NVidia's DGX systems are $200,000+ computers. That's what I'd expect OAM-systems to cost at a minimum, maybe $200k to $1MM. Cache-coherent fabrics between CPU and GPU is just going to be expensive as all heck.
------------
Even the PCIe card is probably going to be outside the cost of any reasonable hobbyist.
And btw assuming anything is beyond someone you don't know is a bit lame, I do get to mess with some nice stuff at work, and home, it's just not always my own.
And is coincidentally why I build PC for others on the side , joy ,and obviously those 3dmark achievements won't get themselves.
Most likely, a "small person" would have access to these things if a cloud-provider started renting out some time to them. Either that, or university classes methinks. That's just how to make the $200,000 to $20,000,000 equipment work out for a community.
Its not so much "out of reach" as much as a community purchase.
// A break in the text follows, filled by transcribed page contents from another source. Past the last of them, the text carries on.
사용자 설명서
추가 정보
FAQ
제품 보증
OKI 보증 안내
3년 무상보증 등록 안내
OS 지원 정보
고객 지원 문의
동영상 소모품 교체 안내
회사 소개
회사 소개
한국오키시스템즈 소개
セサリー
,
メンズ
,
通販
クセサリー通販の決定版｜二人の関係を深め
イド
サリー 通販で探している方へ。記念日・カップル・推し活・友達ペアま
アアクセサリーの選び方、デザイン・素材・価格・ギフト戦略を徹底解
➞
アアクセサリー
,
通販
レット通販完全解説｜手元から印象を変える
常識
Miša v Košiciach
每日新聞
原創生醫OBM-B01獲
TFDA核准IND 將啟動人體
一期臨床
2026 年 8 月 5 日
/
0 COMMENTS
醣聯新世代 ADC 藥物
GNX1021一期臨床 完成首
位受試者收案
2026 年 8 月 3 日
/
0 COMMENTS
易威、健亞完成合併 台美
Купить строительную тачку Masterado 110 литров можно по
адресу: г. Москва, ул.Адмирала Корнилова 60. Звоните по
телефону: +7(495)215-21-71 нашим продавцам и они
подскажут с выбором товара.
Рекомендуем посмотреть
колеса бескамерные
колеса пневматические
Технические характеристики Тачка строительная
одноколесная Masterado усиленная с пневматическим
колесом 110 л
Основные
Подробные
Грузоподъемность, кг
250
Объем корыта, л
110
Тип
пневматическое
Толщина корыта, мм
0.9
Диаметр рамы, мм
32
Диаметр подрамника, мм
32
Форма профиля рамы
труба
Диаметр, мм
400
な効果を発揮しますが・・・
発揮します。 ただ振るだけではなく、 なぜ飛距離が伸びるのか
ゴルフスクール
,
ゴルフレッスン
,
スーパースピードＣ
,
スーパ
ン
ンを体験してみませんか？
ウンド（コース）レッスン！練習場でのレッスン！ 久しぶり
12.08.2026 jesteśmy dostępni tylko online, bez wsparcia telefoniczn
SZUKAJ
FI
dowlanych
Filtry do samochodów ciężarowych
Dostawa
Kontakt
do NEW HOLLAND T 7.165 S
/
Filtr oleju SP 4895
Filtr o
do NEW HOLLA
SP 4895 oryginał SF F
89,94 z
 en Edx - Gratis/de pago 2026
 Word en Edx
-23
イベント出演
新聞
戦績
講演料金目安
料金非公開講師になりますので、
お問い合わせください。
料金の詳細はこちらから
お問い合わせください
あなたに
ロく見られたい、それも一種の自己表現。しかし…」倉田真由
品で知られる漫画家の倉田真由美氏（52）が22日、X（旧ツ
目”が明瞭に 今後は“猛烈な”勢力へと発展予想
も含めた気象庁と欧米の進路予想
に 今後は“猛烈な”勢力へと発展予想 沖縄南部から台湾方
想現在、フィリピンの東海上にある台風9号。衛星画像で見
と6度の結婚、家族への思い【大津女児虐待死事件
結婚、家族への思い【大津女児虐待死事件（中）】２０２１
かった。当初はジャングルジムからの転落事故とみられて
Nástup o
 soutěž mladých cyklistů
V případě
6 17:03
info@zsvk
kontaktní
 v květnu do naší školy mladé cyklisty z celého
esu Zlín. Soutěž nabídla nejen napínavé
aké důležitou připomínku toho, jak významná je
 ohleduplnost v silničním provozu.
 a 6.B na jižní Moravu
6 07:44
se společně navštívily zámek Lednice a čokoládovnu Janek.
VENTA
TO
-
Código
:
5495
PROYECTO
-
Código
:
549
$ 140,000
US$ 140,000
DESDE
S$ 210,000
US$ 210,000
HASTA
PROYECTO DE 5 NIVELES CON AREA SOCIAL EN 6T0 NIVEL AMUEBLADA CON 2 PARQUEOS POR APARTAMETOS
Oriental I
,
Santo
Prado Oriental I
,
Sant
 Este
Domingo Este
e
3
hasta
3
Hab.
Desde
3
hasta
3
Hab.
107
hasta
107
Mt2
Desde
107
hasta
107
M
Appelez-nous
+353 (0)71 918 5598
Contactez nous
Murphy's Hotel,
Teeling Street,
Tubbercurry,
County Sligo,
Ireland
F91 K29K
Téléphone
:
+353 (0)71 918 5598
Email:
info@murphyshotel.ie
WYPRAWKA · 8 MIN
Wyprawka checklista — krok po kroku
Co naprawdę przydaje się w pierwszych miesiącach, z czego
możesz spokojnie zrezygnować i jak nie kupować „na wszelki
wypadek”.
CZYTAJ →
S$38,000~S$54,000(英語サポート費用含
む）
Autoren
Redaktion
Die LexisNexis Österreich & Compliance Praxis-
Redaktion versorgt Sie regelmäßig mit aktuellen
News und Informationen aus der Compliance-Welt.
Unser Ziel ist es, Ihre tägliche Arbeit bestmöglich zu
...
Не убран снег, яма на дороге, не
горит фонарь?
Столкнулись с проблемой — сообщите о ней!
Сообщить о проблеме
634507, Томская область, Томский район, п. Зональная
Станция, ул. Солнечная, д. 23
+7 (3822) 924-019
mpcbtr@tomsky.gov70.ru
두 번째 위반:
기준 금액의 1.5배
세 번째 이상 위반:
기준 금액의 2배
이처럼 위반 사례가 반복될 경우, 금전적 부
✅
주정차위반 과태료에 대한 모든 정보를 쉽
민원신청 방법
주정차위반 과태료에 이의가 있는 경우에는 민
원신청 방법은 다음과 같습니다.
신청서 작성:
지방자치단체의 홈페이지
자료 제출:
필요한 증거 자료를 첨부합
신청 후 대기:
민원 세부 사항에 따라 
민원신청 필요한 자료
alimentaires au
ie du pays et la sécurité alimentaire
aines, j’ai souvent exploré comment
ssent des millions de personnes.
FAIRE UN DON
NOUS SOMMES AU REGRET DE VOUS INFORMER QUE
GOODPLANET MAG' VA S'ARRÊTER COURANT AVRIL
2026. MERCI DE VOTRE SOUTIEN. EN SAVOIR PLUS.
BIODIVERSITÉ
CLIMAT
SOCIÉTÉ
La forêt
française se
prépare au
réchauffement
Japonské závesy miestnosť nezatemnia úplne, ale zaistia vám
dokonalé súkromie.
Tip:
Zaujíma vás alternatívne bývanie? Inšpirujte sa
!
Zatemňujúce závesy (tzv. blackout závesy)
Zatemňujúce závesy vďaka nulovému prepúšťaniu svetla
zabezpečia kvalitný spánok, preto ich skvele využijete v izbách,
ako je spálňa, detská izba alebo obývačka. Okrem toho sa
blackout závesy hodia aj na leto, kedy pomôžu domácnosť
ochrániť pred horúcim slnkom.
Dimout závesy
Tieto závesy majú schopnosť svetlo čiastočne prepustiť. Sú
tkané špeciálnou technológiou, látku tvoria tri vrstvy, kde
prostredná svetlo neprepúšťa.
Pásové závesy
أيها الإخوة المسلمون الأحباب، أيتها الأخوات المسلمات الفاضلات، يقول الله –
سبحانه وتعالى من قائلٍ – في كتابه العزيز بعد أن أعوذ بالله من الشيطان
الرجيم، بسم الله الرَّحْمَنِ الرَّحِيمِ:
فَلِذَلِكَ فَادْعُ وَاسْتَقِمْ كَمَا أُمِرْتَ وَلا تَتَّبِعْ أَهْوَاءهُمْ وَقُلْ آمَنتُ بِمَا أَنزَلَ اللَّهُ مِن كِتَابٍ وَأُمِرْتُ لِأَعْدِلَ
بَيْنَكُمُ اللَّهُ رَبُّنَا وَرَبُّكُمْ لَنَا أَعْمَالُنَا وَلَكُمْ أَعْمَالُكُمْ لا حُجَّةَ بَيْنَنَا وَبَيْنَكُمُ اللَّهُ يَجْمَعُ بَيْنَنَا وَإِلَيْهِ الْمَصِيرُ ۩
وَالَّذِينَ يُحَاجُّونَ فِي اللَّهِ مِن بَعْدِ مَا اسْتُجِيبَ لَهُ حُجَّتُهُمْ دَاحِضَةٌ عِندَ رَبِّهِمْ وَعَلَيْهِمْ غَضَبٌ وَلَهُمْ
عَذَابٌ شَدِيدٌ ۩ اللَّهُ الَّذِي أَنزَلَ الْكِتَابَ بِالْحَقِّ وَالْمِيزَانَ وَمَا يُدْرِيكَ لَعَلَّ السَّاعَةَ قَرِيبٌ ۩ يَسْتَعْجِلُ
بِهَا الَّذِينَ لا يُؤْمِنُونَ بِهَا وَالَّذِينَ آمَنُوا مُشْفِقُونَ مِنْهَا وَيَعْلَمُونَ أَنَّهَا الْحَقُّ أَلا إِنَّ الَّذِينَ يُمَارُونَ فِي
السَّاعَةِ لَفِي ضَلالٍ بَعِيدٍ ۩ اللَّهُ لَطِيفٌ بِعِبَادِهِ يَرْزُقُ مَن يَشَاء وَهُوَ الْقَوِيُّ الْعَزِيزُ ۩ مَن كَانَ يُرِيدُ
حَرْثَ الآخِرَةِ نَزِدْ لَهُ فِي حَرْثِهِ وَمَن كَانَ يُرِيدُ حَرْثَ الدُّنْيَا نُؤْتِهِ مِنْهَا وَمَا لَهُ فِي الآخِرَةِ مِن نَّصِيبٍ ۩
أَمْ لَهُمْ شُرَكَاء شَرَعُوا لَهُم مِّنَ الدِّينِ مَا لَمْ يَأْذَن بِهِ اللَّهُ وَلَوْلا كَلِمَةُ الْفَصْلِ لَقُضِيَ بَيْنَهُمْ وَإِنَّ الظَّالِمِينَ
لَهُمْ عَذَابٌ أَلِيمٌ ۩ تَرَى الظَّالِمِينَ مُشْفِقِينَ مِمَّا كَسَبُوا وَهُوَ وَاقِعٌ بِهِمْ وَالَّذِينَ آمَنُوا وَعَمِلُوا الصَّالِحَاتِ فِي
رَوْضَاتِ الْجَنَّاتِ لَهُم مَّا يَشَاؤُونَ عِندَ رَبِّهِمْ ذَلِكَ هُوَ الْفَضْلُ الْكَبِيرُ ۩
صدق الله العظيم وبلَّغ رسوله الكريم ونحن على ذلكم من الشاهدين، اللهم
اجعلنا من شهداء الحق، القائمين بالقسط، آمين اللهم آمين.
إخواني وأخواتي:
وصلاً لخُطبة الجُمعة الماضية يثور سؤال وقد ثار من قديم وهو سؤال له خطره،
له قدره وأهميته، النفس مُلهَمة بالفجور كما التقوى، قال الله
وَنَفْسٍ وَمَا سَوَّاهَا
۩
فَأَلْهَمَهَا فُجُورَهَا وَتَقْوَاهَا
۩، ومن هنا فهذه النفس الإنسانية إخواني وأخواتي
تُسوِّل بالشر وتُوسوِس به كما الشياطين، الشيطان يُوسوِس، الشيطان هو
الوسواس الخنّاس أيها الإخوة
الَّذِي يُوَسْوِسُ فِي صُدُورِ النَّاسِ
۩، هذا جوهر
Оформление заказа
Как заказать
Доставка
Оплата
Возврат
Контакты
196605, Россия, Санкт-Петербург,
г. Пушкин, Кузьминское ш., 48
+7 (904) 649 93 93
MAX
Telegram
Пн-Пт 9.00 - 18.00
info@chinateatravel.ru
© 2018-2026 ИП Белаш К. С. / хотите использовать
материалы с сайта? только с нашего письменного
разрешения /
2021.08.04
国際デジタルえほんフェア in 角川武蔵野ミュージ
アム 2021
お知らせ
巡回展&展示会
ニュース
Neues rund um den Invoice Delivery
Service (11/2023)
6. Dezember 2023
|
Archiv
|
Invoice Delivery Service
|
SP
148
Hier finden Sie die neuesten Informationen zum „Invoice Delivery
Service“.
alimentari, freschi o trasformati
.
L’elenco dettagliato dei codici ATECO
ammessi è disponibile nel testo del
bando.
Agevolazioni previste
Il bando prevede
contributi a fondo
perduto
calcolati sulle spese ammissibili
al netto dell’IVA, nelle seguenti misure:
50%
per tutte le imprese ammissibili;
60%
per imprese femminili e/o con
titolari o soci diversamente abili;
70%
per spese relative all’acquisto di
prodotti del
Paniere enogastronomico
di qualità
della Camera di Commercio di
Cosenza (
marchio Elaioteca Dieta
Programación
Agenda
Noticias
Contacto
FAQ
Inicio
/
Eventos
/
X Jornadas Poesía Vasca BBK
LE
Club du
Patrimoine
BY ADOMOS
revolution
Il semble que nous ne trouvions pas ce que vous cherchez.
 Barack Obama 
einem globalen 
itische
Either the community at your work, or some other learning-oriented community (technical school, university, colleges).
-----
I guess there are some very rich people out there who might be able to afford one of these things in their garage though. But if someone is that rich, I would hope that they join a university and allow the purchase to be used by students as well :cool: Acts of charity and all that, lol.
I'm not sure what your problem is actually as I said I want all sorts of shit I am ok with never owning, don't tell , your different aren't you!.?
I see your point though, recalling 3090's figures. :) A100 were sold in packs of 10, if I'm not mistaken, for $200k. I don't see why AMD would ask half of that sum for a vastly faster product.
The PCIe-versions won't have cache-coherency, and will have fewer links. Anyone who wants 2-or-fewer MI200s (or A100s) probably wants the PCIe version. The HGX A100 / OAM MI200 is really for customers who run 4x GPUs, 8x GPUs or more (which is probably why it makes sense to sell them in packs of 10).